Assim, versão de diretor de cinema – vendida como projeto pessoal que foi sobrepujado pelas demandas comerciais – depois é reaproveitada como produto complementar, e não raro com mais retorno financeiro. Em literatura, rascunhos de clássicos são garimpados e lançados, fazendo muitos autores se revirarem nas covas. Na área musical, tudo vira biscoito para chegar às prateleiras. De shows maquiados e falsas demos até clipes “rejeitados”, tudo finda pasteurizado, serve de marmita fria para a fome dos fãs e acomodação dos artistas.
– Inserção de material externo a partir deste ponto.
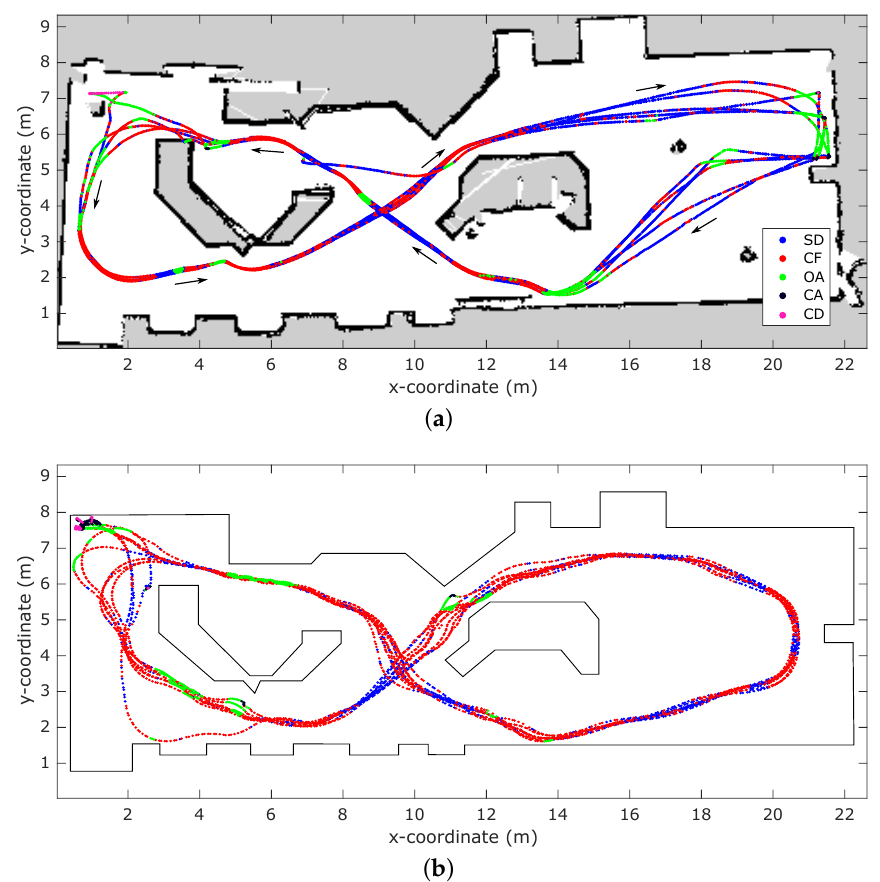
Figure 6. Comparison of the behavior control results of a real-world experiment versus a simulated experiment. Each dot represents a pose of the vehicle. Dots are colored according to the active behavior at that moment. ( a ) Active behaviors for the trajectory of vehicle in a real-world exper- iment from previous work. ( b ) Active behaviors for the trajectory of the simulated vehicle in the virtual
Vez em muito, contudo, coisa se inverte. Iniciativas feitas para disfarçar o mais-do-mesmo são retrabalhadas por produtores independentes e terminam gerando bom material. A gravadora DeckDisk, por exemplo, partiu para o formato de duelos, onde bandas gravam composições umas das outras. Um dos embates é Mundo Livre vs. Nação Zumbi.
Se nos anos 90 os dois grupos vestiram de lama os tapetes viciados de muita sala-de-estar da cultura pernambucana, sacudiram monte de poeira acumulada nos ossos da música brasileira, a verdade é que o manguebeat cumpriu o destino de incontáveis manifestações anteriores: o seu sopro de contestação e originalidade se transformou em vapor para muito caroneiro vender discos e se promover. Como aconteceu com a chamada Geração 65 da poesia do Estado, a onda iniciada por Chico Science, Du Peixe e Fred 04, entre outros, virou rótulo em interminável balaio de gatos. Músicos talentosos conseguiram visibilidade ou Norte a ser trilhado, ao mesmo tempo em que filas gigantes de aproveitadores venderam sua sardinha estragada como se fosse caranguejo recém-pescado.
Só faltava Nação e Mundo Livre entrarem no estúdio e virarem caricaturas mútuas, entregando capítulo final do processo de transformação da lama em bolachas de barro feitas para torrar sob os holofotes de programas globais, de “ecléticos” festivais. O que aconteceu, entretanto, foi prova de que mal não está na origem. Pessoal partiu para desconstrução como rumo das releituras de clássicos como “A cidade”, “Praiera”, “Rios, pontes e overdrives”, “Livre iniciativa”, “Musa da Ilha grande” e “Bolo de Ameixa”.
As doze faixas podem ser conferidas na página da DeckDisc no Facebook (https://www.facebook.com/OficialDeck), prova de que a rinha saudável do Mundo Livre com a Nação Zumbi está vendendo bem nas lojas. Resta torcer para que não surjam dezenas de codornas correndo atrás do bonde, entupindo palcos com duelos entre coisa-nenhuma e nada-que-conte. Deixem o manguebeat envelhecer da melhor maneira: sem paz alguma! Porque caranguejo que descansa vira recheio de pneu.